If you arrive in Antwerp by rail you will be mightily impressed from the outset.
The main station is slap bang in the centre of town and is a truly grand structure. The design of this busy rail hub is breath-taking, a veritable cathedral dedicated to the permanent way.
The terminus buildings, topped with a vast dome above the waiting room hall, were designed by Louis Delacenserie. Adjoining is a vast iron and glass train shed.
Built towards the end of the 19th century and the start of the 20th, it has been rated as one of the world's greatest railway stations.
Many of Antwerp's buildings are ancient and superb and, in their own way, rather miraculous.
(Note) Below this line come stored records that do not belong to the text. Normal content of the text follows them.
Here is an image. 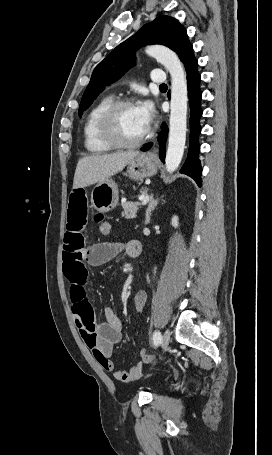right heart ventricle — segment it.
Here are the masks:
<instances>
[{
	"label": "right heart ventricle",
	"instance_id": "obj_1",
	"mask_svg": "<svg viewBox=\"0 0 272 455\" xmlns=\"http://www.w3.org/2000/svg\"><path fill=\"white\" fill-rule=\"evenodd\" d=\"M113 101L112 96L101 98L87 114L84 127V145L92 154H105L114 150V147L107 144L99 133V119L105 108Z\"/></svg>",
	"mask_w": 272,
	"mask_h": 455
}]
</instances>
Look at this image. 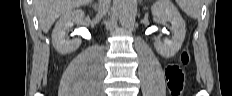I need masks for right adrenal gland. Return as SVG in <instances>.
<instances>
[{"label":"right adrenal gland","instance_id":"2a0ac1e0","mask_svg":"<svg viewBox=\"0 0 232 96\" xmlns=\"http://www.w3.org/2000/svg\"><path fill=\"white\" fill-rule=\"evenodd\" d=\"M93 7H94L95 10H98V6L96 4L93 5Z\"/></svg>","mask_w":232,"mask_h":96}]
</instances>
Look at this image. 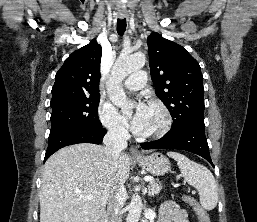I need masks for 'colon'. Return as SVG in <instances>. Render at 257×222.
I'll use <instances>...</instances> for the list:
<instances>
[{"mask_svg": "<svg viewBox=\"0 0 257 222\" xmlns=\"http://www.w3.org/2000/svg\"><path fill=\"white\" fill-rule=\"evenodd\" d=\"M184 200L194 207L199 222H210L208 213L201 206H199L192 197L184 196Z\"/></svg>", "mask_w": 257, "mask_h": 222, "instance_id": "colon-1", "label": "colon"}]
</instances>
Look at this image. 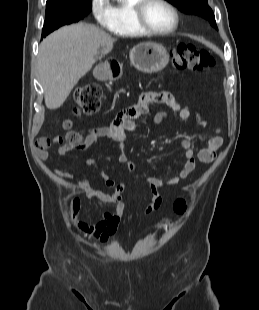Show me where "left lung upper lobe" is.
<instances>
[{
	"mask_svg": "<svg viewBox=\"0 0 259 310\" xmlns=\"http://www.w3.org/2000/svg\"><path fill=\"white\" fill-rule=\"evenodd\" d=\"M180 11L198 15L206 20H209L210 24L217 29L214 14L211 8L208 6L207 0H167Z\"/></svg>",
	"mask_w": 259,
	"mask_h": 310,
	"instance_id": "5c2ea615",
	"label": "left lung upper lobe"
}]
</instances>
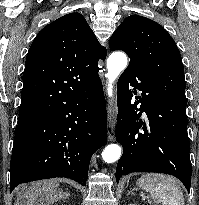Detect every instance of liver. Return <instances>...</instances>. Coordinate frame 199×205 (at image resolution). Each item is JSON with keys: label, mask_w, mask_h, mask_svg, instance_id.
Segmentation results:
<instances>
[{"label": "liver", "mask_w": 199, "mask_h": 205, "mask_svg": "<svg viewBox=\"0 0 199 205\" xmlns=\"http://www.w3.org/2000/svg\"><path fill=\"white\" fill-rule=\"evenodd\" d=\"M59 183L56 180L36 182L26 191L21 190L18 195V205H43L41 198H47L48 203L65 198L66 194L58 190ZM40 198V199H39Z\"/></svg>", "instance_id": "1"}]
</instances>
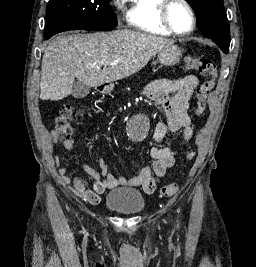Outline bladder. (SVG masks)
<instances>
[{
    "instance_id": "1",
    "label": "bladder",
    "mask_w": 256,
    "mask_h": 267,
    "mask_svg": "<svg viewBox=\"0 0 256 267\" xmlns=\"http://www.w3.org/2000/svg\"><path fill=\"white\" fill-rule=\"evenodd\" d=\"M105 205L121 216L135 215L144 209L140 192L129 189H117L108 193Z\"/></svg>"
}]
</instances>
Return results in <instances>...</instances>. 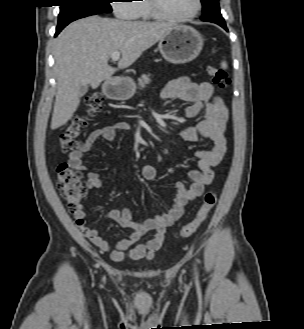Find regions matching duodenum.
Wrapping results in <instances>:
<instances>
[{"label":"duodenum","mask_w":304,"mask_h":329,"mask_svg":"<svg viewBox=\"0 0 304 329\" xmlns=\"http://www.w3.org/2000/svg\"><path fill=\"white\" fill-rule=\"evenodd\" d=\"M112 87H113L112 83H107V84L105 85V88H104V89H105V92H106V93H110Z\"/></svg>","instance_id":"obj_1"}]
</instances>
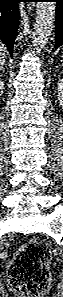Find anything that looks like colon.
Returning a JSON list of instances; mask_svg holds the SVG:
<instances>
[{
  "mask_svg": "<svg viewBox=\"0 0 63 297\" xmlns=\"http://www.w3.org/2000/svg\"><path fill=\"white\" fill-rule=\"evenodd\" d=\"M50 252L41 240L30 239L16 252L9 269V284L22 297L42 296L50 283Z\"/></svg>",
  "mask_w": 63,
  "mask_h": 297,
  "instance_id": "1",
  "label": "colon"
}]
</instances>
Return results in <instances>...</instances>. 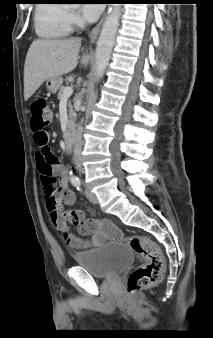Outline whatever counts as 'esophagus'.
<instances>
[{
	"label": "esophagus",
	"mask_w": 213,
	"mask_h": 338,
	"mask_svg": "<svg viewBox=\"0 0 213 338\" xmlns=\"http://www.w3.org/2000/svg\"><path fill=\"white\" fill-rule=\"evenodd\" d=\"M108 8L109 6L107 7L104 15L102 16V18L100 19V21L98 22V24L92 29V31L90 32L89 34V39H90V42L91 43H94L96 40H97V37L99 35V32H100V29H101V26L108 14Z\"/></svg>",
	"instance_id": "34e87169"
}]
</instances>
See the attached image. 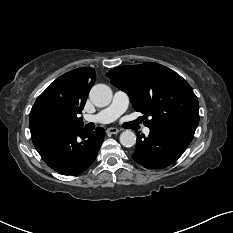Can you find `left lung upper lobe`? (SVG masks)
<instances>
[{
  "label": "left lung upper lobe",
  "mask_w": 233,
  "mask_h": 233,
  "mask_svg": "<svg viewBox=\"0 0 233 233\" xmlns=\"http://www.w3.org/2000/svg\"><path fill=\"white\" fill-rule=\"evenodd\" d=\"M111 83L126 92L136 111L150 120L149 129H181L195 133L199 103L191 86L176 72L154 62L121 66L107 74Z\"/></svg>",
  "instance_id": "1"
}]
</instances>
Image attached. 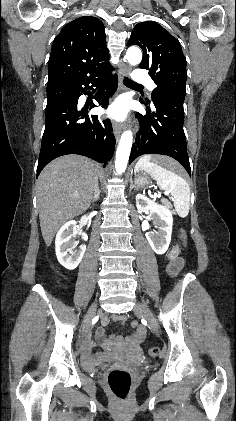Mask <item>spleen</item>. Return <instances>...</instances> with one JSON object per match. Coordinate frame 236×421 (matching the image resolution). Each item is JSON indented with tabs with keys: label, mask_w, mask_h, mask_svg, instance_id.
Returning a JSON list of instances; mask_svg holds the SVG:
<instances>
[{
	"label": "spleen",
	"mask_w": 236,
	"mask_h": 421,
	"mask_svg": "<svg viewBox=\"0 0 236 421\" xmlns=\"http://www.w3.org/2000/svg\"><path fill=\"white\" fill-rule=\"evenodd\" d=\"M139 170H146L156 180L161 190L170 192L177 215L182 219L187 217L190 208V188L185 178L168 170L167 164L153 160L151 154H145L139 158L135 164V172H139Z\"/></svg>",
	"instance_id": "spleen-1"
}]
</instances>
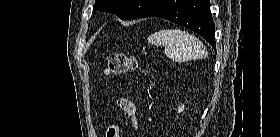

That's because it really is a miracle they survived at all.
This important port was actually devastated towards the end of the Second World War by Hitler's fiendish V1 and V2 rockets.
Being a tourist can work up an awful thirst and there's no shortage of places to put paid to that. Grande Cafe Modest in Waapenstraat 18 is one such place where you can pay homage to some of Belgium's finest brews.
Beer is king here and they know what they are talking about, especially in this deceptively large café. Under the very informative instructions from the resident beer sommelier we sat at long tables and supped as if we were the local wine circle. Some of the beers were fabulous – and strong – and with each one we accompanied our supping and sipping with some breads and cheeses. It was a great experience and you could easily have settled in for a large chunk of the day.
But this was but one food and drink trip we would have in Antwerp. Our next eating stop was a place known to all of Antwerp's residents, Desire de Lille, in Schrijnwerkerstraat 14. Calorie- counting was forgotten as we tucked into the local delicacy, liberally adorned with cream and all things gooey.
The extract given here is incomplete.